From: A coronavirus assembly inhibitor that targets the viral membrane protein
a, Liver microsomal stability was determined as described in the materials and methods. For PK studies, CIM-834 was formulated as a solution in propylene glycol/Tween80/pH 5 citrate buffer (14/1/85) and administered to male CD-1 mice at 10 or 100 mg/kg, or administered to female hamsters at 100 mg/kg after a pre-treatment of ritonavir as a solution formulated in EtOH/propylene glycol/water (43/27/30) at 50 mg/kg. RoA: route of administration. CL, clearance; Vss, steady-state volume of distribution; Cmax, maximum concentration; AUClast, area under the curve up to the last measurable concentration. F was calculated based on AUClast iv and po and corrected for dose. ND: not determined. b, IC50 of CIM-834 on different CYP enzymes. c, SCID mice were intranasally infected with 105 TCID50 SARS-CoV-2 B.1.351 and treated orally once (QD) or twice (BID) daily with CIM-834 or nirmatrelvir.
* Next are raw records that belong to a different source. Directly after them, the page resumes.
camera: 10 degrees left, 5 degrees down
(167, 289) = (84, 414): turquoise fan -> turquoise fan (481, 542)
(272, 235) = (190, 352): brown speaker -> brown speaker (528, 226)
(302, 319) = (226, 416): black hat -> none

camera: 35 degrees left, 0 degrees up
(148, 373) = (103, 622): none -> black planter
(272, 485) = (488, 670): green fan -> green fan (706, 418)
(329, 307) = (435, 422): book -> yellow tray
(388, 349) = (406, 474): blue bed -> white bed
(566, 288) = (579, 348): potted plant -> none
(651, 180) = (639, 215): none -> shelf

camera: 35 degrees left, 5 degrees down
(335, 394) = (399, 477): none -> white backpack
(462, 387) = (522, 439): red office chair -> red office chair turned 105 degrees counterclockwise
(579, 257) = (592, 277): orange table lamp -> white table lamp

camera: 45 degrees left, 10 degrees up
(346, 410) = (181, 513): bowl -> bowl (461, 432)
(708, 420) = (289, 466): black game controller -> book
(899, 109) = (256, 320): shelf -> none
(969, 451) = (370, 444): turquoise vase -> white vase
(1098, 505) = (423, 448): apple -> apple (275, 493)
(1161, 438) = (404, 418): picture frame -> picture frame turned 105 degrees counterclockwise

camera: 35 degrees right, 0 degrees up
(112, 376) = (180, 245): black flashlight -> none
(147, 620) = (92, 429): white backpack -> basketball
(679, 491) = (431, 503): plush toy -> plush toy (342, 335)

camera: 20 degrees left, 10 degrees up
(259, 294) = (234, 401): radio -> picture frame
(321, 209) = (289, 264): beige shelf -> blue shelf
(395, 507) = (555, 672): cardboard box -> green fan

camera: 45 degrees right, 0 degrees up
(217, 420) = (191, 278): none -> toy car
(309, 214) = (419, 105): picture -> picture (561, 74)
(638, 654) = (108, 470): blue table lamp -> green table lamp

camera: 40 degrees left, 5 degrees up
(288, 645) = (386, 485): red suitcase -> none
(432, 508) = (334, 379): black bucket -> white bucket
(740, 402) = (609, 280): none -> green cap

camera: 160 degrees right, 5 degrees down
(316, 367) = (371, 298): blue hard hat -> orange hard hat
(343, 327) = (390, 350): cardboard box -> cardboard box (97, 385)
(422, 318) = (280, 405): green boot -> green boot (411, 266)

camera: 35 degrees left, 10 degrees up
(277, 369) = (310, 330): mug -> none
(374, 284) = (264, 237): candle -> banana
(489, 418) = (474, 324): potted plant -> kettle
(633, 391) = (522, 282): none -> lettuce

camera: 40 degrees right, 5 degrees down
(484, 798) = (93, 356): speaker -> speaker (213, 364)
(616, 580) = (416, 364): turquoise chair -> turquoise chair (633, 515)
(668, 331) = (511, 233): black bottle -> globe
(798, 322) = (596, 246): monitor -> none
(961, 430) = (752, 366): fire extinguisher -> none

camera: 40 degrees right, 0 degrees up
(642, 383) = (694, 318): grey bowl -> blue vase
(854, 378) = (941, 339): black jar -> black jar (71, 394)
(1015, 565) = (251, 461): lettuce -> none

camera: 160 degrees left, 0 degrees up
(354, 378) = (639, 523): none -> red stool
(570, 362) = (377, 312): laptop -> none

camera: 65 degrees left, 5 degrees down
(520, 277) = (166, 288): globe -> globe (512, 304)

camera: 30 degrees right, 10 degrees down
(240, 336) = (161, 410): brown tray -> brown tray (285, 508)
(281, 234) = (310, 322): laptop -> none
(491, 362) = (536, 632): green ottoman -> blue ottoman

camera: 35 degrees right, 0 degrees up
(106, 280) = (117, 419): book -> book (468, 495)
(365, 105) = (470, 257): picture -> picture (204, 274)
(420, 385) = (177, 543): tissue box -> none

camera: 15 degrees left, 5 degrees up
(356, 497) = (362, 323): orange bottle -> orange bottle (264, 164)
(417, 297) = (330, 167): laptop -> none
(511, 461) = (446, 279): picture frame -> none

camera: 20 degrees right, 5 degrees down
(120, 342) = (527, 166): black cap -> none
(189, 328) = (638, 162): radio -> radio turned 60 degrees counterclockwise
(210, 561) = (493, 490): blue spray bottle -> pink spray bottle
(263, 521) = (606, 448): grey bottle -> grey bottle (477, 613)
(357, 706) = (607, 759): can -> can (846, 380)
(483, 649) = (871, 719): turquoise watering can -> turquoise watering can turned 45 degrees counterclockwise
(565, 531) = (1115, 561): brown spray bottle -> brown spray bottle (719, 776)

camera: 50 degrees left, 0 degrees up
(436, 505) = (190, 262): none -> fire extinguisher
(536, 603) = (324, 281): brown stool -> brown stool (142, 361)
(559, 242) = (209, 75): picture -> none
No ritonavir was used in either of the treated groups. Treatment was initiated just before infection. Lung infectious titres, vRNA and body weight change were determined 3 days post-infection (Kruskal-Wallis test and Dunn’s comparison, median values (infectious virus and vRNA) or mean ± s.d, (weight change), n = 2 biologically independent experiments with 6 mice in each group/experiment).